» Task requirements
Duplicate the part of the passage on neuroimaging in insanity cases that opens with the words containing "Until additional research" and closes with "and imaging findings.".

» Passage to read
● ● ● ● ● ● ●

The first step involves developing normative values for insanity acquittees and imaging. This can only be accomplished through double-blind research where individuals who read brain scans are blind to the outcome and the individual evaluated. This type of research would provide an initial foundation for understanding neuroimaging results as they relate to use in insanity cases. This may be especially relevant with certain conditions. Redding (2006) suggested that neuroimaging may be especially profitable for understanding frontal lobe dysfunction relevant in losing the ability to conform one's conduct. To that end, Egbenya and Adjorlolo (2021) attempted to ascribe specific brain-based areas to the ability to understand right from wrong and loss of ability to conform one's behavior. However, they acknowledged potential difficulties in linking complex behavior with specific brain areas. As Baskin et al. (2007) argued, greater imaging clarity is needed to make this endeavor successful.
Until additional research is completed, linking brain regions with specific requirements of the law required for an insanity defense is too speculative and tentative for admissibility. In this case, the law will follow the sciences once specific research is conducted demonstrating its utility. Once research indicates sufficient reliability and validity using imaging in insanity evaluations, courts will likely become less skeptical of its inclusion. As of this writing, too many questions remain for courts, and they will likely remain dubious of many of the claims made by scientists and imaging findings.

● ● ● ● ● ● ●

» Data for analysis
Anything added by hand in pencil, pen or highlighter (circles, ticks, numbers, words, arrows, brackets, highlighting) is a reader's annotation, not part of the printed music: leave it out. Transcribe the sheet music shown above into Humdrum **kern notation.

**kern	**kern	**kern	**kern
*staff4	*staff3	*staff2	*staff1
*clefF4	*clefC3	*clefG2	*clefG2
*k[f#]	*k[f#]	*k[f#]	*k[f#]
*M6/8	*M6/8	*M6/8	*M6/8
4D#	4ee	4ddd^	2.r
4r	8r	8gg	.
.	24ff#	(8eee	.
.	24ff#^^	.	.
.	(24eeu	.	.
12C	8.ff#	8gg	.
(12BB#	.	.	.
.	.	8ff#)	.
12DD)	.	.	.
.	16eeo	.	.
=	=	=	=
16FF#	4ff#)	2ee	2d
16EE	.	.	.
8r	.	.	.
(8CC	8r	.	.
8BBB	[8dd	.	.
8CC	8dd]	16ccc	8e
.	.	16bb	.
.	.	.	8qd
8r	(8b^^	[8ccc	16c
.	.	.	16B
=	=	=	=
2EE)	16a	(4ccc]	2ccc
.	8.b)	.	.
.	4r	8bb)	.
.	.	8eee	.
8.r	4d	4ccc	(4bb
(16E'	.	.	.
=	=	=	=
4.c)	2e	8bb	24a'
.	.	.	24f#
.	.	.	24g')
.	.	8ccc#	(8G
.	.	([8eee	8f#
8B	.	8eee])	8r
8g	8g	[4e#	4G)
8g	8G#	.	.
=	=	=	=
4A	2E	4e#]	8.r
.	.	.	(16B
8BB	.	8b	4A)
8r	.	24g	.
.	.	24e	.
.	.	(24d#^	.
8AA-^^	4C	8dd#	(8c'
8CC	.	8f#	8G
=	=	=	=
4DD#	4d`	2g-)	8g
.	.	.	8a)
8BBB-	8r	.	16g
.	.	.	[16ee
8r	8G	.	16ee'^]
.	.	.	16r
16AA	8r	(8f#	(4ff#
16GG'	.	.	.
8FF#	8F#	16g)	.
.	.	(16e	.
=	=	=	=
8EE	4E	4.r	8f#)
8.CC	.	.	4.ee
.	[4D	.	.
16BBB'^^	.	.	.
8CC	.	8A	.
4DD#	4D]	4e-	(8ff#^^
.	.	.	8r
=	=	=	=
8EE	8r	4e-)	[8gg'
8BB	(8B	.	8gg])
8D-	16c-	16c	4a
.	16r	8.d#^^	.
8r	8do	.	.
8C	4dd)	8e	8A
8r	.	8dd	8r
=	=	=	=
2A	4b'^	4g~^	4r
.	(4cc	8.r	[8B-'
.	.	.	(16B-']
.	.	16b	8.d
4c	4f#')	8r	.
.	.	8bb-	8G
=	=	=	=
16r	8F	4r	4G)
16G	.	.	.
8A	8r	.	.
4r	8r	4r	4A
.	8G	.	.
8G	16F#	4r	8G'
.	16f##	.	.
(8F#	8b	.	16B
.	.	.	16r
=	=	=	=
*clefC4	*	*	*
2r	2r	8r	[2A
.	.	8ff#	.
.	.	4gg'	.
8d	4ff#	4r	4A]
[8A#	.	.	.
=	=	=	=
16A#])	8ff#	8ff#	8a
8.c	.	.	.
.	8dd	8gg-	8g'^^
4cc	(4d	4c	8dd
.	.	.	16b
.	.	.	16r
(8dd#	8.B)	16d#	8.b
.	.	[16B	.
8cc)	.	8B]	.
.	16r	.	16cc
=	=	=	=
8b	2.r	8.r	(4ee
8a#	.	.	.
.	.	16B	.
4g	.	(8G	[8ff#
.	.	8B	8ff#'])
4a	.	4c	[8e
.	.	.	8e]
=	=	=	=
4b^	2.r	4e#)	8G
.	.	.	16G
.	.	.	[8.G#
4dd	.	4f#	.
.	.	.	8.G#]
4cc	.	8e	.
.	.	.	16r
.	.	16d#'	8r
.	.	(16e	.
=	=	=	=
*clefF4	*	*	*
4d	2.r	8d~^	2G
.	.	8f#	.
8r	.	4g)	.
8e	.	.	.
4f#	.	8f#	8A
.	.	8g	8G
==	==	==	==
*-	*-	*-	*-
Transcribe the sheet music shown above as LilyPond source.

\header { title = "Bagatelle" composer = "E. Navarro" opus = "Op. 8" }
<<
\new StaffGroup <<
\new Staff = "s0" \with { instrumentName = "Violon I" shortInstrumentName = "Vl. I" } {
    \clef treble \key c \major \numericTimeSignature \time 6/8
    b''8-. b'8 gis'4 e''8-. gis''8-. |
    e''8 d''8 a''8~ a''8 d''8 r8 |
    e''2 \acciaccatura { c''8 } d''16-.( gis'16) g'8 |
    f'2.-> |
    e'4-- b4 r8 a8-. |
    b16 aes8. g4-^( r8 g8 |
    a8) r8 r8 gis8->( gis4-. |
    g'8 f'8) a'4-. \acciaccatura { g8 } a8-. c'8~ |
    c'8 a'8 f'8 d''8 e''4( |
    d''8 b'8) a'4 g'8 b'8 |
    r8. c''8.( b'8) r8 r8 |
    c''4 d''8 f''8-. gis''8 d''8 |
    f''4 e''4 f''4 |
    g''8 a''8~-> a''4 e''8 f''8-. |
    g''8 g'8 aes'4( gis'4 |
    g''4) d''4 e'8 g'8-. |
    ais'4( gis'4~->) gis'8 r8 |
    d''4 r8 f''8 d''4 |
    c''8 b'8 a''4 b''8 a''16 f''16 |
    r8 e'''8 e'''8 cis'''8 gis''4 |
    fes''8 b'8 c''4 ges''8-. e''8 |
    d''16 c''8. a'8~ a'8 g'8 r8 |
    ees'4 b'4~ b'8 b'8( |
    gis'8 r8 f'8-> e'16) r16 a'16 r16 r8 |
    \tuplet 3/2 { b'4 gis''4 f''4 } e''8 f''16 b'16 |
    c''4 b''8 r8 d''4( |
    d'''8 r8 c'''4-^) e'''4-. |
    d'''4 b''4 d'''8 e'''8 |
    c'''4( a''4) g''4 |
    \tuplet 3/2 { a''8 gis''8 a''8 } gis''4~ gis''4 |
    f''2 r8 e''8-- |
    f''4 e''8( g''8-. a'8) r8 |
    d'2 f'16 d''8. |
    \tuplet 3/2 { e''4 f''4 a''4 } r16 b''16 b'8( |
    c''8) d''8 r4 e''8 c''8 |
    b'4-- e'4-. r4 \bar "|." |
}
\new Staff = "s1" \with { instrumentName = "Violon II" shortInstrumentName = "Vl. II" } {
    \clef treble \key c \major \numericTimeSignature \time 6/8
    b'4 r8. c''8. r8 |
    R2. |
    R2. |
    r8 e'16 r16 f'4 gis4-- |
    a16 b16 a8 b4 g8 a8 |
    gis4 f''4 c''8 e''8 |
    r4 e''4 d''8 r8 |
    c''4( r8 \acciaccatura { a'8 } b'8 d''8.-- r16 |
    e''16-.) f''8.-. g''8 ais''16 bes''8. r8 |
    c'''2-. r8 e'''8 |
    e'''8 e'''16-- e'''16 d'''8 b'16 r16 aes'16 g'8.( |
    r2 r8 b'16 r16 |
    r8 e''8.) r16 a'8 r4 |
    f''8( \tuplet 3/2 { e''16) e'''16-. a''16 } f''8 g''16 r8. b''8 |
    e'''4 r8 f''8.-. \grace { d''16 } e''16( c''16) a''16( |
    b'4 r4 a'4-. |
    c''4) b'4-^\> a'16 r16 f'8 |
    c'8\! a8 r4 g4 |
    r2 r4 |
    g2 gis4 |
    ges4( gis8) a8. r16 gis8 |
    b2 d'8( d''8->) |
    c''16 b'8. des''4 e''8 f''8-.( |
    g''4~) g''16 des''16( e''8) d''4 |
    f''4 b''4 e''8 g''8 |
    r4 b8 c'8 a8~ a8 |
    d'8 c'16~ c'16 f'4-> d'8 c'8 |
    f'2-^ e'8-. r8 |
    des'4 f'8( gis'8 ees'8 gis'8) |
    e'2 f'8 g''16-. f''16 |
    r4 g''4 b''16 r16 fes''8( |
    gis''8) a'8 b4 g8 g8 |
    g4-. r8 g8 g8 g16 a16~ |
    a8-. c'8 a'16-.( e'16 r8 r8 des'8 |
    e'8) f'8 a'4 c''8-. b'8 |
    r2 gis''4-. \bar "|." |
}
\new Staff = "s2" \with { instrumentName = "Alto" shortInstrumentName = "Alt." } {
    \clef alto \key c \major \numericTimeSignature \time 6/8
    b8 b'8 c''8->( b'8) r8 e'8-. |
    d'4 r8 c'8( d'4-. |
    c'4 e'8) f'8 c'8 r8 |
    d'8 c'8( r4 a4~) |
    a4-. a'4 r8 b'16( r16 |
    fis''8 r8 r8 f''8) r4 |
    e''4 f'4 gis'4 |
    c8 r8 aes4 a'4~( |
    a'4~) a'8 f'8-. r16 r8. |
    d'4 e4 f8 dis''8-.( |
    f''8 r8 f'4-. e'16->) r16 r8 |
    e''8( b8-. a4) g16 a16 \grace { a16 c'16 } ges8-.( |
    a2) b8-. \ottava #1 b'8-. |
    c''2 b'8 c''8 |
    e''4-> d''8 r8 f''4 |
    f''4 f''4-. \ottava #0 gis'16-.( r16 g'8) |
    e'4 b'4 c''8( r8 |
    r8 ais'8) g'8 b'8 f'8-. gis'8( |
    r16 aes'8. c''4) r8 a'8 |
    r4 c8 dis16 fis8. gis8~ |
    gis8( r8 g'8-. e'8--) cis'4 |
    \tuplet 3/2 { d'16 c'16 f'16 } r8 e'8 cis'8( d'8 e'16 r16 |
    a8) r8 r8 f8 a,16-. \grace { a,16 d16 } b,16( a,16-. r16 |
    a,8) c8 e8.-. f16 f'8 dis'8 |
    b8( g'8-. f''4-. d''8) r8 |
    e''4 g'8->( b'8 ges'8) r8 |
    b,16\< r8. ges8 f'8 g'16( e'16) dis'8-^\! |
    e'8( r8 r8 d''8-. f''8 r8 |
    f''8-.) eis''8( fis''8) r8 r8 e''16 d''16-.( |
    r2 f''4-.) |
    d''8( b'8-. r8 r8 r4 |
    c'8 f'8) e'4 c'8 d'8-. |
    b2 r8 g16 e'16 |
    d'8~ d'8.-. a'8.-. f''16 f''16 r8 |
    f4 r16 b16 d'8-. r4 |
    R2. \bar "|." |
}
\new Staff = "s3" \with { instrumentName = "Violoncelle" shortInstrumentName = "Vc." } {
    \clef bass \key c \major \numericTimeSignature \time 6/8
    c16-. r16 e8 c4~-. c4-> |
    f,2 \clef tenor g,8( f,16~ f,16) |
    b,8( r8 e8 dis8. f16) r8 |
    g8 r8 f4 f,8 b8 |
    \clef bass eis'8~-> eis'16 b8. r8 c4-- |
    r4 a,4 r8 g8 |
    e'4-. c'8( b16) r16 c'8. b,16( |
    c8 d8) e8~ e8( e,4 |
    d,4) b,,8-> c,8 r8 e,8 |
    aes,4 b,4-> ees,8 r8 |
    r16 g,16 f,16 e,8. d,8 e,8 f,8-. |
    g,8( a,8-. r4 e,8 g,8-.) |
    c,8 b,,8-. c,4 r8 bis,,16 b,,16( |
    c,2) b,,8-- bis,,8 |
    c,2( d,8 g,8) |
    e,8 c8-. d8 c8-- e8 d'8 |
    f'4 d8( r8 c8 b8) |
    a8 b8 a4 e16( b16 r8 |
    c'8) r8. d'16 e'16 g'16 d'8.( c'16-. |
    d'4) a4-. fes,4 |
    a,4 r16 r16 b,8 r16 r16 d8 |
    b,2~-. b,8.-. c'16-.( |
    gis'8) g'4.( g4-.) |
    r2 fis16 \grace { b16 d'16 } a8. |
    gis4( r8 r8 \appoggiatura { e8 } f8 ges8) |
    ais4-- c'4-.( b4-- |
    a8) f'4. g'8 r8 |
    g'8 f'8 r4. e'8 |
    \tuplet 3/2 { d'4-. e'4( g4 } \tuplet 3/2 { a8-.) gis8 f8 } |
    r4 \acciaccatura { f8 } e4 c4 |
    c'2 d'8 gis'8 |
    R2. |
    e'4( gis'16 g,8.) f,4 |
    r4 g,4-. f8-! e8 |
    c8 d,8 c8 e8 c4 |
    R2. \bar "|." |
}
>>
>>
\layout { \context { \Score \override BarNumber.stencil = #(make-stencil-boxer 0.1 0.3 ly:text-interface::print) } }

● ● ● ● ● ● ●

» Solution to this task
Until additional research is completed, linking brain regions with specific requirements of the law required for an insanity defense is too speculative and tentative for admissibility. In this case, the law will follow the sciences once specific research is conducted demonstrating its utility. Once research indicates sufficient reliability and validity using imaging in insanity evaluations, courts will likely become less skeptical of its inclusion. As of this writing, too many questions remain for courts, and they will likely remain dubious of many of the claims made by scientists and imaging findings.